Recipe: Bánh mì – Vietnamese Baguette

Vietnamese Baguette - Bánh mì

By Helen Le Published: July 6, 2013

  • Prep: 60 mins
  • Cook: 20 mins
  • Ready In: 3 hrs 50 mins

  • Yield: 3 Servings

The most popular kind of bread in Vietnam. It can be served with beef stew or stuffed with meat and vegetables to make the world-famous Vietnamese Sandwich

  • In a large mixing bowl, combine the yeast and lukewarm water. You can add sugar to easy activate the yeast. Stir well to dissolve. Add half of the flour and stir well to create a thick mixture with consistency of pancake batter. Cover and leave it in a warm place for 2-3 hours, until bubbles appear all over the surface.
☆ ☆ ☆ ☆ ☆ ☆ ☆
§ WHAT TO DO:
In the bánh mì recipe, why is adding sugar to the yeast and lukewarm water suggested? Answer in one to three sentences. The entries that follow play no part in this exercise.

(Records from a data collection)
☆ ☆ ☆ ☆ ☆ ☆ ☆
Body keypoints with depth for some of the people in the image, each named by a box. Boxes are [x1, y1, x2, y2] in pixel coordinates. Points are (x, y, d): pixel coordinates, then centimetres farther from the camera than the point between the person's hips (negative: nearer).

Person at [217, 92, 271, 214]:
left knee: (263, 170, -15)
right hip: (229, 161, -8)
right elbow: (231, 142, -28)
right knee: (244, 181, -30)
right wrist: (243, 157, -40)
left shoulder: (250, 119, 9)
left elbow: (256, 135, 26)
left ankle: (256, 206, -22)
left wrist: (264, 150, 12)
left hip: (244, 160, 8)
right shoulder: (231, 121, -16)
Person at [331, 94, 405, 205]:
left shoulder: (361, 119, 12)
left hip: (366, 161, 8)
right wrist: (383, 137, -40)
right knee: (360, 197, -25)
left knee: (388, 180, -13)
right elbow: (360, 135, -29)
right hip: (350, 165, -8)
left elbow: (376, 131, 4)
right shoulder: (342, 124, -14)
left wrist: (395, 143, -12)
☆ ☆ ☆ ☆ ☆ ☆ ☆
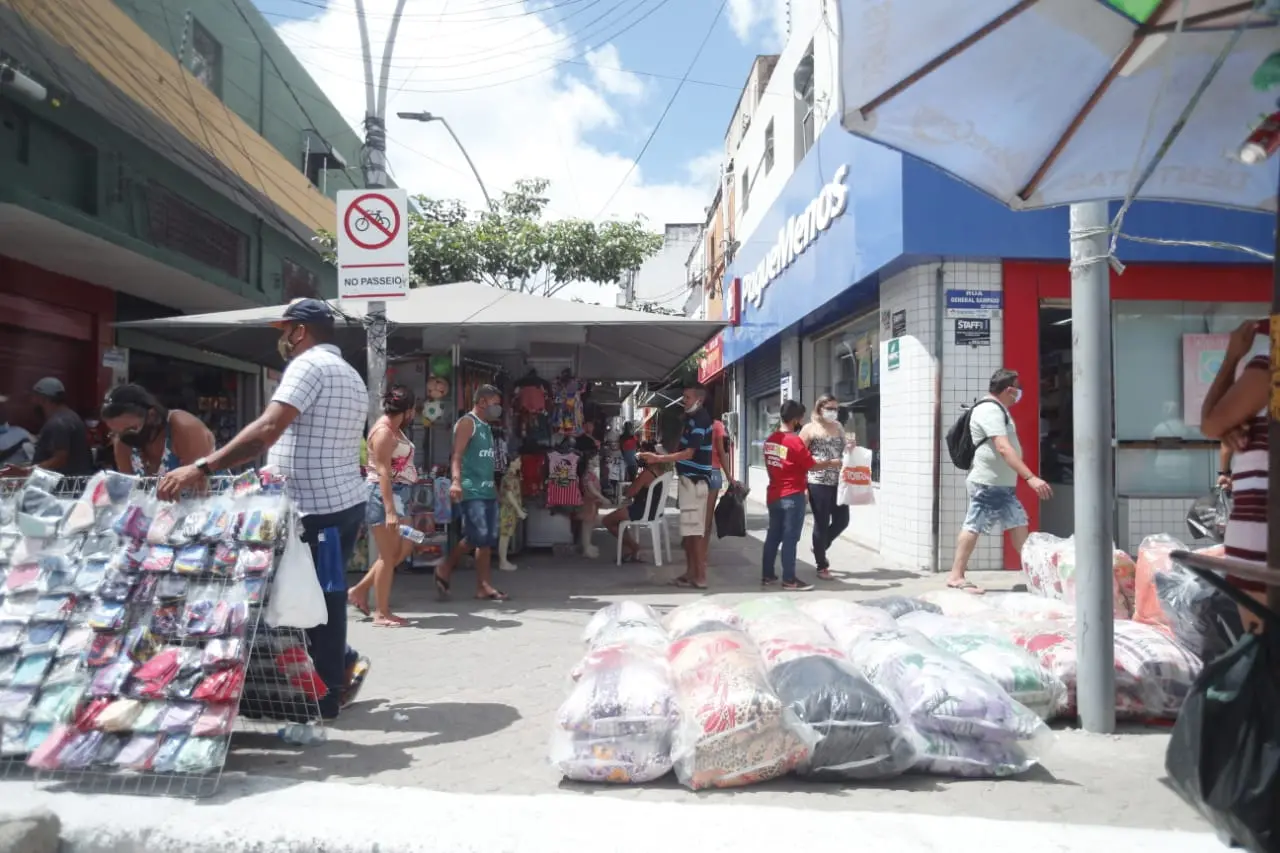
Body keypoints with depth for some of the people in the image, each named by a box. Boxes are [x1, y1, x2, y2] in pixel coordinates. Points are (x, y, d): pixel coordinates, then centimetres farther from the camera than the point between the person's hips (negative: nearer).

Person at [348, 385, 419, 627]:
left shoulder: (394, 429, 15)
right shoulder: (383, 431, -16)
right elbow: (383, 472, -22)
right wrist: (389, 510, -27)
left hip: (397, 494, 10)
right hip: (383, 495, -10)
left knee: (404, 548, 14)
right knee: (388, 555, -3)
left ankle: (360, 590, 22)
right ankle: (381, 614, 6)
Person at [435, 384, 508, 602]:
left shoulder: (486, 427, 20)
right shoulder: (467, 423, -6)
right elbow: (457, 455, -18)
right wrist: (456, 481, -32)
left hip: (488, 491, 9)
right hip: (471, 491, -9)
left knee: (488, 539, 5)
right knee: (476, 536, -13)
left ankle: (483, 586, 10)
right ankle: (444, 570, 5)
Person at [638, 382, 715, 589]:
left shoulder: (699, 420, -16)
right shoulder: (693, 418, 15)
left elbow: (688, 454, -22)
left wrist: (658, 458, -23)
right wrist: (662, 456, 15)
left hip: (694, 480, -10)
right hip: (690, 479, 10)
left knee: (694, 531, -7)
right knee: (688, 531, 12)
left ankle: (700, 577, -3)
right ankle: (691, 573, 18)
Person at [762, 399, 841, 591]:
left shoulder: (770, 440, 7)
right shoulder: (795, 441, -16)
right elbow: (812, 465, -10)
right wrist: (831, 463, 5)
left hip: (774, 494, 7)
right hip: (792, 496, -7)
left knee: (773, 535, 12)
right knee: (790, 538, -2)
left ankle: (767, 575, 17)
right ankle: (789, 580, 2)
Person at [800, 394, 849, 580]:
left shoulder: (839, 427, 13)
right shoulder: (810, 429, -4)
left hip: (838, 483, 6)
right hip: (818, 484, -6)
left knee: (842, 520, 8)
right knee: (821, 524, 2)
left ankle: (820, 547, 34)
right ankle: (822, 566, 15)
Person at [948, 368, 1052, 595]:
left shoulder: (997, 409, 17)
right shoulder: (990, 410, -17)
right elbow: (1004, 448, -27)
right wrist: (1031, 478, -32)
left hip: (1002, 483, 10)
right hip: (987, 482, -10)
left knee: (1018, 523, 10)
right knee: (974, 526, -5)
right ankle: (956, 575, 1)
☆ ☆ ☆ ☆ ☆ ☆ ☆
§ SOLUTION TO THE PROBLEM:
The recipe suggests adding sugar to activate the yeast more easily. It is optional, mixed in with the yeast and lukewarm water before stirring to dissolve.